— Task instructions —
Can you set down, line for line, the text read from every record below, leaving the pictures themselves out of your answer?

— Available records —

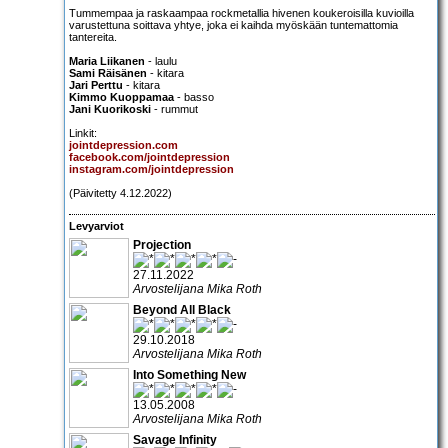
Tummempaa ja raskaampaa rockmetallia hivenen koukeroisilla kuvioilla
varustettuna soittava yhtye, joka ei kaihda myöskään tuntemattomia
tantereita.
Maria Liikanen
- laulu
Sami Räisänen
- kitara
Jari Perttu
- kitara
Kimmo Kuoppamaa
- basso
Jani Kuorikoski
- rummut
Linkit:
jointdepression.com
facebook.com/jointdepression
instagram.com/jointdepression
(Päivitetty 4.12.2022)
Levyarviot
Projection
27.11.2022
Arvostelijana Mika Roth
Beyond All Black
29.10.2018
Arvostelijana Mika Roth
Into Something New
13.05.2008
Arvostelijana Mika Roth
Savage Infinity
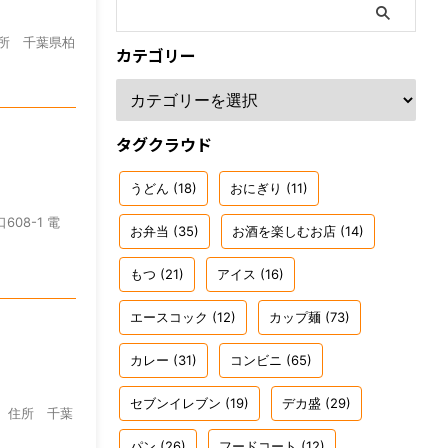
住所 千葉県柏
カテゴリー
タグクラウド
うどん
(18)
おにぎり
(11)
08-1 電
お弁当
(35)
お酒を楽しむお店
(14)
もつ
(21)
アイス
(16)
エースコック
(12)
カップ麺
(73)
カレー
(31)
コンビニ
(65)
セブンイレブン
(19)
デカ盛
(29)
】 住所 千葉
パン
(26)
フードコート
(12)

— Your solution —
Tummempaa ja raskaampaa rockmetallia hivenen koukeroisilla kuvioilla
varustettuna soittava yhtye, joka ei kaihda myöskään tuntemattomia
tantereita.
Maria Liikanen
- laulu
Sami Räisänen
- kitara
Jari Perttu
- kitara
Kimmo Kuoppamaa
- basso
Jani Kuorikoski
- rummut
Linkit:
jointdepression.com
facebook.com/jointdepression
instagram.com/jointdepression
(Päivitetty 4.12.2022)
Levyarviot
Projection
27.11.2022
Arvostelijana Mika Roth
Beyond All Black
29.10.2018
Arvostelijana Mika Roth
Into Something New
13.05.2008
Arvostelijana Mika Roth
Savage Infinity
住所 千葉県柏
カテゴリー
タグクラウド
うどん
(18)
おにぎり
(11)
08-1 電
お弁当
(35)
お酒を楽しむお店
(14)
もつ
(21)
アイス
(16)
エースコック
(12)
カップ麺
(73)
カレー
(31)
コンビニ
(65)
セブンイレブン
(19)
デカ盛
(29)
】 住所 千葉
パン
(26)
フードコート
(12)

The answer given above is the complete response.